Tuesday, January 21, 2014

NRI develops antenna that lets you watch TV channels wirelessly via Internet

NRI develops antenna that lets you watch TV channels wirelessly via Internet
Chet Kanojia an Indian immigrant has built Aereo- a stamp size antenna that can grab over the air TV signals and stream them to subscribers on the Internet on any device, whether it's a smartphone, tablet or even your laptop. Users will be able to even record shows for later viewing with cloud-based DVR for a few bucks a month.
The new device has lead to a legal battle between the American Broadcasting Companies and. Aereo that will come up in the Supreme Court in April. A case of copyright infringement has been filed by 17 broadcasting giants ranging from Disney's ABC to Comcast NBC to 21st Century Fox against Aereo. The TV giants have stated that the device is a threat to their business model, and undermines the cable re-transmission fees. Broadcasters maintained that Aereo's transmissions constitute a "public performance" that requires Aereo to pay for retransmitting them.

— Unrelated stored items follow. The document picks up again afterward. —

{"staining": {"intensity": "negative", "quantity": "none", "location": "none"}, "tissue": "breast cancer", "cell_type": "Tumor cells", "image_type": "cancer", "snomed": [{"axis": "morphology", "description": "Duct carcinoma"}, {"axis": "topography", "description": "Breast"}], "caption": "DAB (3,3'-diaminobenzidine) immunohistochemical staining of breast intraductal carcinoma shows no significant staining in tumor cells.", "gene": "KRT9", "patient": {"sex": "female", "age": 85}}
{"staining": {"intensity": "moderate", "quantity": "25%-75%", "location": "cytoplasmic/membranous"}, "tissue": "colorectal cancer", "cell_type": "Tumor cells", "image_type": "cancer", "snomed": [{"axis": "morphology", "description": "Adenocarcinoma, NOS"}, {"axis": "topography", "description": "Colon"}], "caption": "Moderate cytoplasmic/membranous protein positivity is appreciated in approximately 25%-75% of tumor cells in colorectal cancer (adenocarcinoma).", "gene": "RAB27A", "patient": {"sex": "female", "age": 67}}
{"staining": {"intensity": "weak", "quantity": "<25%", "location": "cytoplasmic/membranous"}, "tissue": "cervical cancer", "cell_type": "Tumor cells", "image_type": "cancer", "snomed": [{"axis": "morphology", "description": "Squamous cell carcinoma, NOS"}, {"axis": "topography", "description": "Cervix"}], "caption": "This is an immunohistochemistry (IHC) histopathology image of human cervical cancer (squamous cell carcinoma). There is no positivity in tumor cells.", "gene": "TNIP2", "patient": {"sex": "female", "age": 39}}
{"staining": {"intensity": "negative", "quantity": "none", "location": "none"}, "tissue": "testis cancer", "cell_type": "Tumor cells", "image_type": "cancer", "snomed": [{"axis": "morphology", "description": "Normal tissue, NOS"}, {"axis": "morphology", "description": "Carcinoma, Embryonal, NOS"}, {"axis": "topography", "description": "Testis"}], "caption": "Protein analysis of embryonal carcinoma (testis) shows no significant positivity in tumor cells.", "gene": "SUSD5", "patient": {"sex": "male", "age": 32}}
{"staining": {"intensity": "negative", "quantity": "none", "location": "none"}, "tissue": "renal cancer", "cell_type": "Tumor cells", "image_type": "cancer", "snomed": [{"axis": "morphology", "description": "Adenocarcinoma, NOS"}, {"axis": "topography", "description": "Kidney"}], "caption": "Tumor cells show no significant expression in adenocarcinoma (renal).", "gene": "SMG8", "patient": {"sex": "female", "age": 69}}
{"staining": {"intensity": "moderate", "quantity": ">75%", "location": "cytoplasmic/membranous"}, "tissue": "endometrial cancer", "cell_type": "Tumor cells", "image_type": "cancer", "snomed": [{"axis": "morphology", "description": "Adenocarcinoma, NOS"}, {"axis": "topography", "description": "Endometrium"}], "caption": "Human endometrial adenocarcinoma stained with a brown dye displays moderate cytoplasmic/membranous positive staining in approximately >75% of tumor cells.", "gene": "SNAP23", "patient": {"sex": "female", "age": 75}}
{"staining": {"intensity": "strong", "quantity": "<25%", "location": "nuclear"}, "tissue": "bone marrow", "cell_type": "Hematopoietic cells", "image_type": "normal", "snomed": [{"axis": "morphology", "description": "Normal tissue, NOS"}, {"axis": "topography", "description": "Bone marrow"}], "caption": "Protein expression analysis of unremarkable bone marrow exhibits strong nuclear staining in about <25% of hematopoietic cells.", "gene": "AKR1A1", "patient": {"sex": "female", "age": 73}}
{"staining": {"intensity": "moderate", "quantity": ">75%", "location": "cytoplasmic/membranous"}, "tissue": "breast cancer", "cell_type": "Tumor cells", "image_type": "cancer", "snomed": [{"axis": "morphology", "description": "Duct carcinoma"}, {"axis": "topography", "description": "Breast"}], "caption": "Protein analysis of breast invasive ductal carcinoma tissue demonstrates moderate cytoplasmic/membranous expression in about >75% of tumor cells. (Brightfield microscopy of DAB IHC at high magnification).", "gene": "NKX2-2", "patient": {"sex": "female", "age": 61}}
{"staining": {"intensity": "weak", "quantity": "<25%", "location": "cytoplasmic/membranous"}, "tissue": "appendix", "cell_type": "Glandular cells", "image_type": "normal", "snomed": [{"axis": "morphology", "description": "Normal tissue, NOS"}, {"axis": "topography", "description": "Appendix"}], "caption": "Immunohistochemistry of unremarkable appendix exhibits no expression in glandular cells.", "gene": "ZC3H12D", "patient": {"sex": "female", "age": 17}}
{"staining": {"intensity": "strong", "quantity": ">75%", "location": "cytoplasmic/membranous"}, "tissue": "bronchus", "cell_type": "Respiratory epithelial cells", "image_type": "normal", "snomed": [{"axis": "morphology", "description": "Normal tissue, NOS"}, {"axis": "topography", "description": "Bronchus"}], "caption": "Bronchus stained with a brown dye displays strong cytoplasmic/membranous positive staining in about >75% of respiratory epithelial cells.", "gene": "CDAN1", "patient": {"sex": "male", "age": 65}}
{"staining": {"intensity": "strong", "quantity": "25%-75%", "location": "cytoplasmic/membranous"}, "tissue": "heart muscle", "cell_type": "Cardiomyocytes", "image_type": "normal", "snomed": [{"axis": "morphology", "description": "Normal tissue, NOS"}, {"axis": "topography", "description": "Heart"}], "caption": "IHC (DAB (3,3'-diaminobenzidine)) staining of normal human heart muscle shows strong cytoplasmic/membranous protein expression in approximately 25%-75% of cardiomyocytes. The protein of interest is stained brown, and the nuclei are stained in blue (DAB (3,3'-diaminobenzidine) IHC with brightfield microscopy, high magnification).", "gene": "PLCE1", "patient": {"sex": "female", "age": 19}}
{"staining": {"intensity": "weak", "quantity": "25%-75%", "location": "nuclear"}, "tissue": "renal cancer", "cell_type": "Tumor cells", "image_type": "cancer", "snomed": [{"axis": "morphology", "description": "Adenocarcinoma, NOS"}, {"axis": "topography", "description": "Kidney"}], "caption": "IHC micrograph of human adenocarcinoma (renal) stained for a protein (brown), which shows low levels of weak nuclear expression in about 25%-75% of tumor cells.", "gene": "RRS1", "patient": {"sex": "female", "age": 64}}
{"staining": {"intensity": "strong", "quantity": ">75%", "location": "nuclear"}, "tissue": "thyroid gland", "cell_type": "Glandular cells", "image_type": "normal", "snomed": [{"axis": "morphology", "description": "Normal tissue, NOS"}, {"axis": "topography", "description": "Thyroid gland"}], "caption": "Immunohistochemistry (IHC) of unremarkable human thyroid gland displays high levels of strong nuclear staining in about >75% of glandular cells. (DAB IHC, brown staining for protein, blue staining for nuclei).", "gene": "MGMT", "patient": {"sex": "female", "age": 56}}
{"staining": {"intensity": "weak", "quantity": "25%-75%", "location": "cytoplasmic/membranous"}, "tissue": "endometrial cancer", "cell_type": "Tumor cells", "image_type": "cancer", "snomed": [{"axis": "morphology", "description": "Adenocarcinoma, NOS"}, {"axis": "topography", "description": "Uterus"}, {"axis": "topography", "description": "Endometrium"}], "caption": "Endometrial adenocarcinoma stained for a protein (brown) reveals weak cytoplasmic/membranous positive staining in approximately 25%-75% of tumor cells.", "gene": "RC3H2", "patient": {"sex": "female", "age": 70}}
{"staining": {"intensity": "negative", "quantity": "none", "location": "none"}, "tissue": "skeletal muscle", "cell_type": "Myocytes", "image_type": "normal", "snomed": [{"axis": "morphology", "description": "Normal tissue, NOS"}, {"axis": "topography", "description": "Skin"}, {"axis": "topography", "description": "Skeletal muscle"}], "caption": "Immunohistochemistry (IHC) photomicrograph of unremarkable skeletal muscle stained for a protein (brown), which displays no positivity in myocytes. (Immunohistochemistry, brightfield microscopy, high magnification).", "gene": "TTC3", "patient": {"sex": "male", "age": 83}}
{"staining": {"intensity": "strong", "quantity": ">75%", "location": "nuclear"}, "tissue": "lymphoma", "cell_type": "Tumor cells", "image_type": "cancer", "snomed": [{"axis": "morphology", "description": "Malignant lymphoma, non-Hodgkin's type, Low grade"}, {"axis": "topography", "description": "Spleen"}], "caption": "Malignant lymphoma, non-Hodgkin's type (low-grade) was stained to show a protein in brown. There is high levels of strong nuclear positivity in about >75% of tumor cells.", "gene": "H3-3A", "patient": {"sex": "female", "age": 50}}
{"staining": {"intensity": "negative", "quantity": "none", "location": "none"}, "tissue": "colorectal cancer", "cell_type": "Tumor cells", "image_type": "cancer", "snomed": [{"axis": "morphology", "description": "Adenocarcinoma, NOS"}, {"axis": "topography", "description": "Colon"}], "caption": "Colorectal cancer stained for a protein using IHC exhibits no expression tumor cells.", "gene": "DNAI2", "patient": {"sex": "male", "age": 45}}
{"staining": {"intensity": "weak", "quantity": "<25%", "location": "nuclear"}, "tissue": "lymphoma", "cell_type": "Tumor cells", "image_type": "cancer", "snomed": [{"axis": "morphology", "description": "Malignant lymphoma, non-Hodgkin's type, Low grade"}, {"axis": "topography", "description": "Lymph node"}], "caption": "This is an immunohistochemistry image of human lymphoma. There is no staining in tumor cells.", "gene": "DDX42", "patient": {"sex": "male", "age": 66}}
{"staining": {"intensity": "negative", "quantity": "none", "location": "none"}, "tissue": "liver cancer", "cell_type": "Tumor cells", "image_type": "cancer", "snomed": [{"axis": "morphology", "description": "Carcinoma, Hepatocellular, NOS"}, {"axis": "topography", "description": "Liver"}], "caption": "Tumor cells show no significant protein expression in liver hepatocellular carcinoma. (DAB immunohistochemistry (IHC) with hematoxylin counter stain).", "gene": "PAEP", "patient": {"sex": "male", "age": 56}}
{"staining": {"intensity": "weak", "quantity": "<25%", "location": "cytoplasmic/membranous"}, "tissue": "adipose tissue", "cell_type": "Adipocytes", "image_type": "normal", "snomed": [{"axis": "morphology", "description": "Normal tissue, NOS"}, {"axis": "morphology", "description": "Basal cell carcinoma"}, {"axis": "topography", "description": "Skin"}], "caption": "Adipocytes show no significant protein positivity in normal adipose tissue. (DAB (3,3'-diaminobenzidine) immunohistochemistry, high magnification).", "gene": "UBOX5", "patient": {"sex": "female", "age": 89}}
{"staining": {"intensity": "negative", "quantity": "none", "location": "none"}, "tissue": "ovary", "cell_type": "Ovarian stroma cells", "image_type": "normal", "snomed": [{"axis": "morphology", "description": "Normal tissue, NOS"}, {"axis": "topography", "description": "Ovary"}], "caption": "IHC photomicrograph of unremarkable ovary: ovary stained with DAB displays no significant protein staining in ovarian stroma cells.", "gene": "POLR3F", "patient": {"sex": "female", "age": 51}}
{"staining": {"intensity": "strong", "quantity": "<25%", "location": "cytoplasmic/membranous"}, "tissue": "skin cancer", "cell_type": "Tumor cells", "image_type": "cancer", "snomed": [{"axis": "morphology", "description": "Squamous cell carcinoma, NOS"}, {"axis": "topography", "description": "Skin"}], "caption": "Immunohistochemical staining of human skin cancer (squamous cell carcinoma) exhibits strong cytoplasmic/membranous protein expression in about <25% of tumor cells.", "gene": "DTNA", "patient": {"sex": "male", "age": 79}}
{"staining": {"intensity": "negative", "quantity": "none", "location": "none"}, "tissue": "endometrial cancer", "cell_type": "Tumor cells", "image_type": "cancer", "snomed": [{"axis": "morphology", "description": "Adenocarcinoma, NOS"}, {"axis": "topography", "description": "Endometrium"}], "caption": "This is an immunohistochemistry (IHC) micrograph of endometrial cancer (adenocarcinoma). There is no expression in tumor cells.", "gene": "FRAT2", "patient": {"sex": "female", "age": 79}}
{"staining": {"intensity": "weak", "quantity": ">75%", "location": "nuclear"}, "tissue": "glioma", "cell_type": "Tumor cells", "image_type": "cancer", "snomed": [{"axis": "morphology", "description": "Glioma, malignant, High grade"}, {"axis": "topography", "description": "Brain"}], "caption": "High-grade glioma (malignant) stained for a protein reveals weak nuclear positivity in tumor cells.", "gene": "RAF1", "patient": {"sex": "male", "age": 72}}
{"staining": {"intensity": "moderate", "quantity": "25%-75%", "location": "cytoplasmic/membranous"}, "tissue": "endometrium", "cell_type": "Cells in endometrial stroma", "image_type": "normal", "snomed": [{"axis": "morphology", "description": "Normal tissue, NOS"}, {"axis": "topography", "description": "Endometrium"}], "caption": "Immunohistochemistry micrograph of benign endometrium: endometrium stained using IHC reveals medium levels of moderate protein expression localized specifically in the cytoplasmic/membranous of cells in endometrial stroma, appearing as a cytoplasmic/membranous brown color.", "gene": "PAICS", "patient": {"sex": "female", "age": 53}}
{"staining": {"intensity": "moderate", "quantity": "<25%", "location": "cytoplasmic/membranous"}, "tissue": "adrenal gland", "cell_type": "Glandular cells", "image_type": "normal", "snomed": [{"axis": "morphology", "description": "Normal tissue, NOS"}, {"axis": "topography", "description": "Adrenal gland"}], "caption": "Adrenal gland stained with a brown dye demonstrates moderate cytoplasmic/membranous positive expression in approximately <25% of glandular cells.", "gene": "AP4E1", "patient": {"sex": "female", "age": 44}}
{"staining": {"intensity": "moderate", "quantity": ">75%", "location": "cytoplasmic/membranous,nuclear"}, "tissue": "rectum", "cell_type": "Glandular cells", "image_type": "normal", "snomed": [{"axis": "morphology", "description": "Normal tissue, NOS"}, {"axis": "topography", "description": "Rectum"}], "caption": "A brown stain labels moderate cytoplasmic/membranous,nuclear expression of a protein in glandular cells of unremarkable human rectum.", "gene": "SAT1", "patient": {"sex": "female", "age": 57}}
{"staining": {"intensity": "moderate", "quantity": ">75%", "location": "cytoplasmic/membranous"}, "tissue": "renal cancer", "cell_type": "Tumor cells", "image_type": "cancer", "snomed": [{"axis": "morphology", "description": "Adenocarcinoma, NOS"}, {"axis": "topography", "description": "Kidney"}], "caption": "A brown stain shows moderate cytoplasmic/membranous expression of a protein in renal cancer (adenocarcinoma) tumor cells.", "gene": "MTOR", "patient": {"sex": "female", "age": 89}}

However, the federal appeals court have ruled that Aereo's streams to subscribers were not "public performances," and therefore does not constitute copyright infringement. This has shook the TV giants and lead them to file a court in the Supreme court. Some of the channels are even considering taking themselves off the air and converting themselves to a cable-only channel.
Kanojia who won the case in lower courts and is confident that the Supreme Court will rule in his favor. “I can’t imagine they won’t be on the side of innovation,” he says, “cloud-based innovation, in particular, because it is so consumer-friendly. This is the first battleground for the next 50 years of how copyright is going to extend or apply to the Internet and the cloud,” he said in a recent interview.
Kanojia who has an engineering degree from the National Institute of Technology and has a mechanical degree from Northeastern University, US holds patents in more than 14 fields ranging from robotics to data. He sold his first company, Navic Networks, to Microsoft in 2008 for a reported $250 million.